▸ **Problems and tasks**:
A) In the NCAA football season excerpt, explain in one to three sentences why the writer says the board would have to defend the idea that "7 is greater than 58."
B) Continue the opinion piece on the NCAA's plan to expand the football regular season, picking up after its final sentence.

▸ **Text excerpt**:
It certainly won't be a shock if the NCAA proves beyond a reasonable doubt it is a hypocritical, money-grubbing organization that pays little more than lip service to its academic mission.

But we are interested in hearing how – in its own defense – it attempts to explain the following mathematical formula: 7 is greater than 58.

That's what the 18 university presidents who make up the NCAA's Board of Directors will have to do Thursday in Indianapolis if they decide to be stooges for their conference commissioners and permanently expand the Division I-A football regular season from 11 to 12 games.

These are the same presidents, of course, who supposedly stand adamantly against the creation of a I-A playoff system because it would extend the season and cause student-athletes to miss class time.

But a playoff system, featuring say, just eight teams, would add seven total games to the season.

An extra game for all 117 I-A teams would result in a minimum of 58 additional games.

Perhaps the learned folks at the NCAA are intelligent enough to explain how seven more games is an assault on academics and would put undue strain and stress on the student-athletes but an additional 58 is no big deal at all.

We are sure it has nothing to do with all that ticket, parking and concession revenue those additional home games would create.

Legislative issues within the NCAA get scant publicity, which is understandable. Most are arcane, boring and not simple to grasp. But this one is as clear as day.

It's about shameless duplicity, greed, ego and nothing else.

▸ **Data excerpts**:
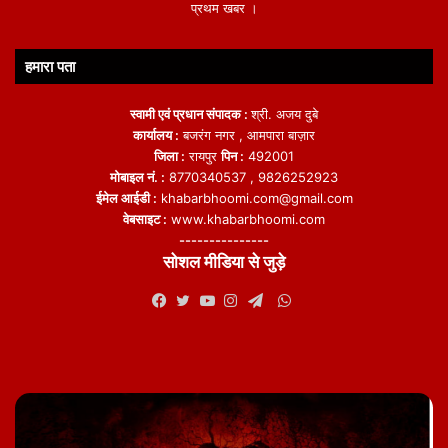
प्रथम खबर ।
हमारा पता
स्वामी एवं प्रधान संपादक :
श्री. अजय दुबे
कार्यालय :
बजरंग नगर , आमपारा बाज़ार
जिला :
रायपुर
पिन :
492001
मोबाइल नं. :
8770340537 , 9826252923
ईमेल आईडी :
khabarbhoomi.com@gmail.com
वेबसाइट :
www.khabarbhoomi.com
---------------
सोशल मीडिया से जुड़े
WhatsApp
Facebook
Twitter
YouTube
Instagram
Telegram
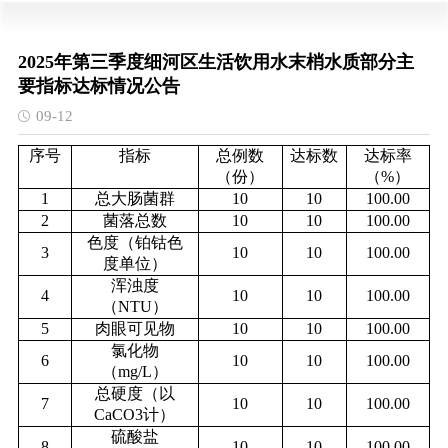
2025年第三季度细河区生活饮用水末梢水质部分主
要指标达标情况公告
09-12
序号
指标
总例数
达标数
达标率
（份）
（
%）
1
总大肠菌群
10
10
100.00
2
菌落总数
10
10
100.00
色度（铂钴色
3
10
10
100.00
度单位）
浑浊度
4
10
10
100.00
（
NTU）
5
肉眼可见物
10
10
100.00
氯化物
6
10
10
100.00
（
mg/L）
总硬度（以
7
10
10
100.00
CaCO3计）
硫酸盐
8
10
10
100.00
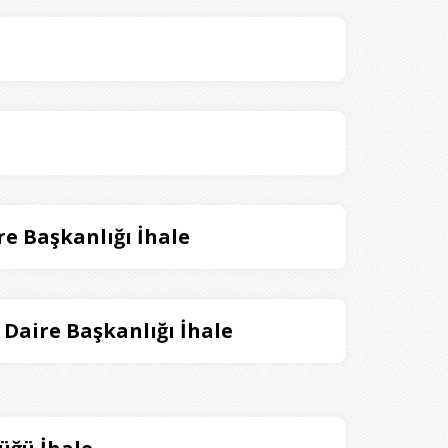
e Başkanlığı İhale
 Daire Başkanlığı İhale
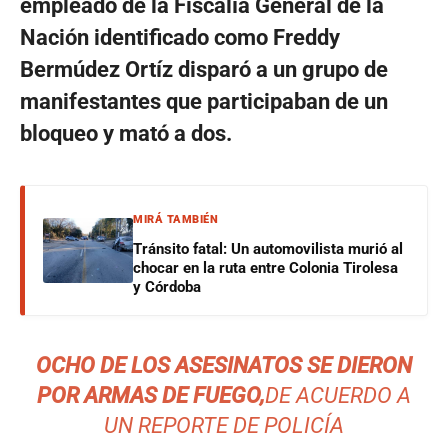
empleado de la Fiscalía General de la
Nación identificado como Freddy
Bermúdez Ortíz disparó a un grupo de
manifestantes que participaban de un
bloqueo y mató a dos.
MIRÁ TAMBIÉN
Tránsito fatal: Un automovilista murió al
chocar en la ruta entre Colonia Tirolesa
y Córdoba
OCHO DE LOS ASESINATOS SE DIERON
POR ARMAS DE FUEGO,
DE ACUERDO A
UN REPORTE DE POLICÍA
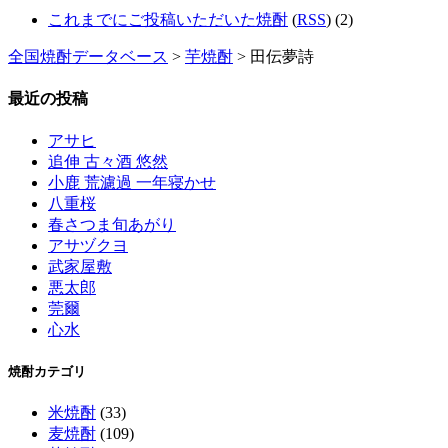
これまでにご投稿いただいた焼酎
(
RSS
) (2)
全国焼酎データベース
>
芋焼酎
> 田伝夢詩
最近の投稿
アサヒ
追伸 古々酒 悠然
小鹿 荒濾過 一年寝かせ
八重桜
春さつま旬あがり
アサヅクヨ
武家屋敷
悪太郎
莞爾
心水
焼酎カテゴリ
米焼酎
(33)
麦焼酎
(109)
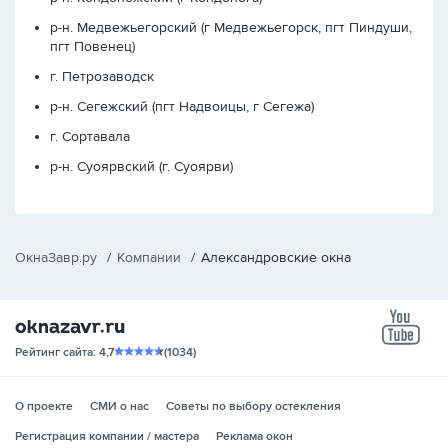
р-н. Медвежьегорский (г Медвежьегорск, пгт Пиндуши,
пгт Повенец)
г. Петрозаводск
р-н. Сегежский (пгт Надвоицы, г Сегежа)
г. Сортавала
р-н. Суоярвский (г. Суоярви)
ОкнаЗавр.ру
/
Компании
/
Александровские окна
yo
Рейтинг сайта: 4,7
(1034)
О проекте
СМИ о нас
Советы по выбору остекления
Регистрация компании / мастера
Реклама окон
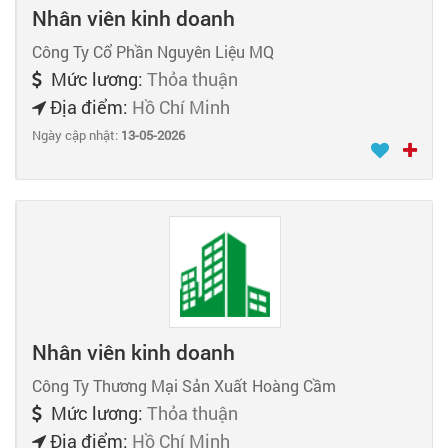
Nhân viên kinh doanh
Công Ty Cổ Phần Nguyên Liệu MQ
Mức lương:
Thỏa thuận
Địa điểm:
Hồ Chí Minh
Ngày cập nhật:
13-05-2026
Nhân viên kinh doanh
Công Ty Thương Mại Sản Xuất Hoàng Cầm
Mức lương:
Thỏa thuận
Địa điểm:
Hồ Chí Minh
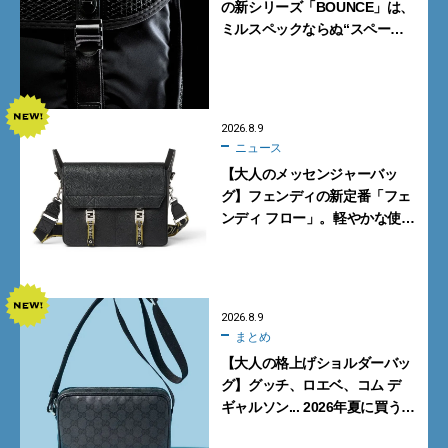
の新シリーズ「BOUNCE」は、
ミルスペックならぬ“スペース
スペック”の機能美あふれる黒
バッグ
2026.8.9
ニュース
【大人のメッセンジャーバッ
グ】フェンディの新定番「フェ
ンディ フロー」。軽やかな使い
心地と美しい佇まいを両立
【FENDI】
2026.8.9
まとめ
【大人の格上げショルダーバッ
グ】グッチ、ロエベ、コム デ
ギャルソン... 2026年夏に買うべ
き新作5選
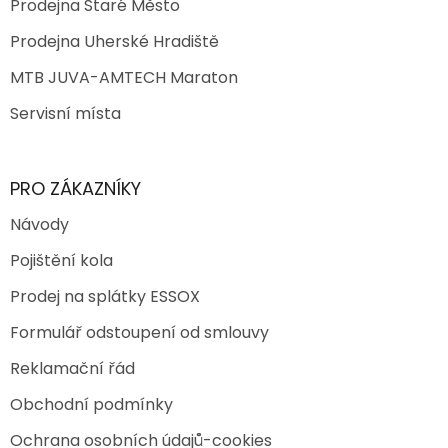
Prodejna Staré Město
Prodejna Uherské Hradiště
MTB JUVA-AMTECH Maraton
Servisní místa
PRO ZÁKAZNÍKY
Návody
Pojištění kola
Prodej na splátky ESSOX
Formulář odstoupení od smlouvy
Reklamační řád
Obchodní podmínky
Ochrana osobních údajů-cookies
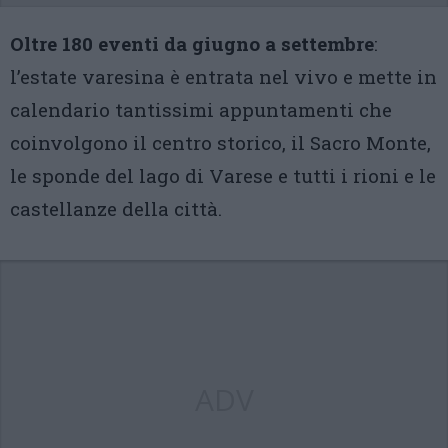
Oltre 180 eventi da giugno a settembre
:
l’estate varesina è entrata nel vivo e mette in
calendario tantissimi appuntamenti che
coinvolgono il centro storico, il Sacro Monte,
le sponde del lago di Varese e tutti i rioni e le
castellanze della città.
ADV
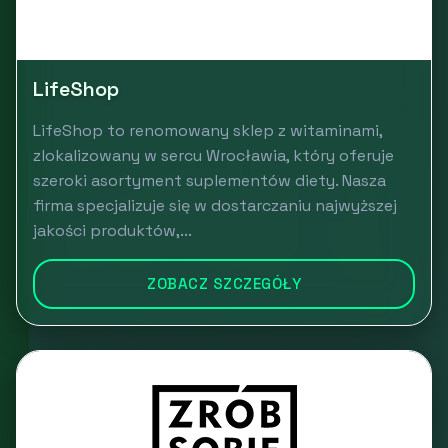
LifeShop
LifeShop to renomowany sklep z witaminami,
zlokalizowany w sercu Wrocławia, który oferuje
szeroki asortyment suplementów diety. Nasza
firma specjalizuje się w dostarczaniu najwyższej
jakości produktów,...
ZOBACZ SZCZEGÓŁY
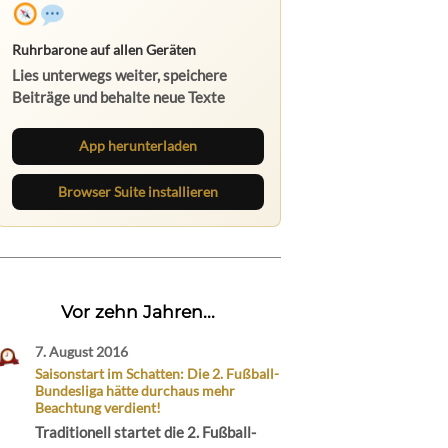
Ruhrbarone auf allen Geräten
Lies unterwegs weiter, speichere
Beiträge und behalte neue Texte
direkt im Browser im Blick.
App herunterladen
Browser Suite installieren
Vor zehn Jahren...
7. August 2016
Saisonstart im Schatten: Die 2. Fußball-
Bundesliga hätte durchaus mehr
Beachtung verdient!
Traditionell startet die 2. Fußball-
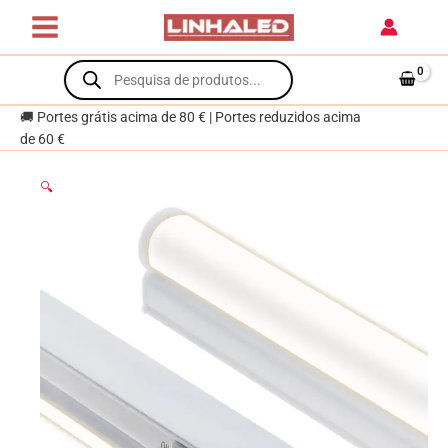
Skip
com
to
interruptor
content
Products
16W
search
LED
1440lm
🚚 Portes grátis acima de 80 € | Portes reduzidos acima
4000K
de 60 €
Branco
🔍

▸ **Answers per task**:
A) The presidents on the board say they oppose a Division I-A playoff because it would lengthen the season and make student-athletes miss class, yet an eight-team playoff would add only seven games. Adding a twelfth regular-season game for all 117 I-A teams would add at least 58 games. Approving that while rejecting a playoff treats seven extra games as a bigger burden than 58.

B)
Big 12 Conference commissioner Kevin Weiberg, who sponsored the legislation, reasons that the extra game won't really "extend" the season because the 12th game will just take place on what would have been an off weekend for the kids.

That's nice.

As for the claim that this is just bureaucrats riding their student-athlete work force for more cash, well, hey, that's just a pleasant byproduct.

"For schools struggling to build financially, we believe the 12th game will be a benefit," Weiberg says.

You can see why the Big 12 is behind it; the extra game ought to completely cover Colorado's hooker budget.

Of course, we expect such pathetic profiteering from the athletic directors and commissioners who gave us the BCS, Tuesday night football, professor Jim Harrick Jr., the Poulan Weed Eater Bowl, sneaker logos on uniforms, Baylor men's basketball, Idaho in the Sun Belt Conference, sorry graduation rates and a 2004 calendar year that alone saw a quarter of the SEC convicted for major rules violations.

Those guys are total hucksters who care only about the bottom line. Tellingly, the 12th-game legislation passed their esteemed committee without a single, solitary word of debate.

But the final say in the NCAA goes to a group of university presidents, who are supposed to be better than that.

Led by NCAA head Myles Brand, these people love blowing smoke about academic missions and ethical high grounds, waxing poetic from their Ivy Towers.

And then they roll over in silence when a potential new revenue stream is discovered.

The infuriating thing for the fans, players and coaches is the addition of the 12th game is a serious blow against a real playoff system. Almost no one but the conference commissioners favor the BCS.

If Thursday's legislation passes, college football gets stuck with a system in which Auburn can go 13-0 behind three top-10 NFL draft picks – and not even have the chance to compete for a national title.

All in exchange for an extra home game with Louisiana-Monroe.

"If you talk to the athletes, they would prefer to see a little more competition and a little less practice," Weiberg reasoned in support of the 12th game.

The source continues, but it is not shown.